On March 4th I wrote: 'My overall view is that fears of economic Armageddon have been grossly exaggerated (and consequently equities grossly oversold), and that the unprecedented global fiscal and monetary stimulus will gain traction in the next few months, and generate a sub-par but real recovery, led by the US by early 2010. Depression talk, in the sense of a repeat of the economic extremes experienced in the 1930's, is hysterical nonsense.' To put that nonsense in perspective, and assuming realistically that the US economy is bottoming this quarter, the chart below looks at the loss in output in recessions over the last 70 years. Although the peak to trough loss in real GDP is the largest since the post-war slump in 1947 (which was a simple temporary result of booming war production being re-tooled for consumer demand) at 3.9% to date, it's only slightly bigger than the 3.2% in 1974-74 and 3.7% in 1957-58. Certainly, the downward trajectory of this recession was historically steep before unprecedented monetary and fiscal expansion was unleashed late last year, but the sheer scale of that expansion (in monetary terms six times that during the Depression) was pretty guaranteed to boost growth.
In many ways, as the first recession of the Internet age, I think the tightly coupled information links across the global economy exacerbated the pace of decline, as CFOs had 'one click' access to incoming sales data and to suppliers across the world. The classic inventory adjustment that fuels a recession occured almost in real time, and that may help explain why global trade fell far faster than the underlying economic data would have suggested likely. Notwithstanding the very real leverage and earnings issues that will constrain US consumers, that unprecedented connectivity may also work to the upside in a rebound. In a way, IT advances have made the real economy more like the stockmarket in terms of adjustment speed to macro changes, which when combined with just-in-time production and low buffer stocks will act to amplify economic gyrations over a cycle.

So where does that leave us now?
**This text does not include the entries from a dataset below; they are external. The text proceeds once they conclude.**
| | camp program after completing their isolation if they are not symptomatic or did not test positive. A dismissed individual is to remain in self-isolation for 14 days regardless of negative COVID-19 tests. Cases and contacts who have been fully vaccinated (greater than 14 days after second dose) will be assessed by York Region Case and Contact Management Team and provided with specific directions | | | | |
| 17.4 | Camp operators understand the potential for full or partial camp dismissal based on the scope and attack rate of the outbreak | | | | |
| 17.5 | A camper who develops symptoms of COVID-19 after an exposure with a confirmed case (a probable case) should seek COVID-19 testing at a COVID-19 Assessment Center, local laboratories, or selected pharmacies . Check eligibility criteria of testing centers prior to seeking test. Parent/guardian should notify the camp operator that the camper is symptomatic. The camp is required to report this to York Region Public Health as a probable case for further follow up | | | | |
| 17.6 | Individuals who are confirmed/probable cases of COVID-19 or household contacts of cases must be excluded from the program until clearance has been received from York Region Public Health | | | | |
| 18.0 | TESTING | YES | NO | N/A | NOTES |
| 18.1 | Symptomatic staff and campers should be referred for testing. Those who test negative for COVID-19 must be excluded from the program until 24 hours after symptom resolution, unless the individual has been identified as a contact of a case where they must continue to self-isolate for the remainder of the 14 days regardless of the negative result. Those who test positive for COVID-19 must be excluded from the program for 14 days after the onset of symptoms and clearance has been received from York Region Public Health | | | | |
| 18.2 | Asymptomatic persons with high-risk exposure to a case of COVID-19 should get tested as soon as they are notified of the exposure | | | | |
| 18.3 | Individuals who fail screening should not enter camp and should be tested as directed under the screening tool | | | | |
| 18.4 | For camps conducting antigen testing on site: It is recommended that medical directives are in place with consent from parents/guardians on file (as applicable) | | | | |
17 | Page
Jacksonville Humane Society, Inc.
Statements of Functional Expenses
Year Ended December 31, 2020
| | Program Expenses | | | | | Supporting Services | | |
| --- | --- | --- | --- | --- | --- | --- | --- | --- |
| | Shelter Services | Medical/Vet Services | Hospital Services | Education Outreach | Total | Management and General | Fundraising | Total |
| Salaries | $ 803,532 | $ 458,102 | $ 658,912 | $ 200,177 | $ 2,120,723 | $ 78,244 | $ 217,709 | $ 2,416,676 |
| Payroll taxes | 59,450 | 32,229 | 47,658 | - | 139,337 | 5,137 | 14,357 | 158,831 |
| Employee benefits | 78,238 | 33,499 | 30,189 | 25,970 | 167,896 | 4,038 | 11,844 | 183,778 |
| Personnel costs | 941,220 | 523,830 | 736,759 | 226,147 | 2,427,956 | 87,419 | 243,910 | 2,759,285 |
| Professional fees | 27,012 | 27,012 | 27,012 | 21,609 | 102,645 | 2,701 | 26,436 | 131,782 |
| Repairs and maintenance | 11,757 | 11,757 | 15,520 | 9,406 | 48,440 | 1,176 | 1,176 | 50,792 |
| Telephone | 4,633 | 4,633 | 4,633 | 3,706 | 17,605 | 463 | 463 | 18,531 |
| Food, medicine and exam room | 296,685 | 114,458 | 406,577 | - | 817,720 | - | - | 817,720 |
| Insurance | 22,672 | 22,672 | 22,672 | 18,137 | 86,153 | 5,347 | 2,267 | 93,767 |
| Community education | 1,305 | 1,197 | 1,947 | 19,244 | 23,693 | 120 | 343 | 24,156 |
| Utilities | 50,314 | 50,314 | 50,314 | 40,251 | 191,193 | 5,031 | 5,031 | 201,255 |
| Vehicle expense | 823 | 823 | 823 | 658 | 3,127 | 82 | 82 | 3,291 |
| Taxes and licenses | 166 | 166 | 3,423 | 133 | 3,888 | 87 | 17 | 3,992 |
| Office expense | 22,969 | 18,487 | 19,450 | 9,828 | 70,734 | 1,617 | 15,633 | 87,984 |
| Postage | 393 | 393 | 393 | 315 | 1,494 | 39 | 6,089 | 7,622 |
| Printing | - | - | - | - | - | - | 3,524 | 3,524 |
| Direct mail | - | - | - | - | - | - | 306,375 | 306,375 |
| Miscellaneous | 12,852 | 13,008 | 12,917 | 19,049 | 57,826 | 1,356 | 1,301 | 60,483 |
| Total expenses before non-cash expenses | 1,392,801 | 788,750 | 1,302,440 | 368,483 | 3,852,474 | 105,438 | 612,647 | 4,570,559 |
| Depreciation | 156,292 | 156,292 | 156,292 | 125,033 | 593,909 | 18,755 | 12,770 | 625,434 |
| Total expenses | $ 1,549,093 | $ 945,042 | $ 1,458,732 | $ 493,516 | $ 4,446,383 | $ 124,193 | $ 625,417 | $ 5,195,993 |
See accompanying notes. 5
The freefall sensation that made most consumers and businesses freeze investment decisions late last year is over, and about half of the paper wealth lost since the peak has been restored by the liquidity fueled rally in global financial markets since March. Confidence is a critical factor in the modern economy, and stabilizing asset prices are key to sustaining it, so to that extent very aggressive central bank policies have worked. The question is at what price. We will see a global economic recovery over the next few months, and it may seem surprisingly strong initially given the scale of potential industrial inventory restocking from extreme levels. But policy makers, by seeking to yet again 'innoculate' the US economy from a dose of capitalist creative destruction, and attempting to sustain the unsustainable in the form of excess consumption and chronic underinvestment, are likely to end up with a recovery that sputters within 12-18 months, at around the same time that inflationary pressures begin to surge. When trillions of dollars in new money supply is hosed over the world economy, the first inflationary impact is on asset prices, then the real economy, and only later on CPI. If you pump enough adrenaline into a comatose patient, the limbs start to twitch in a reflex action...but he's still in a coma.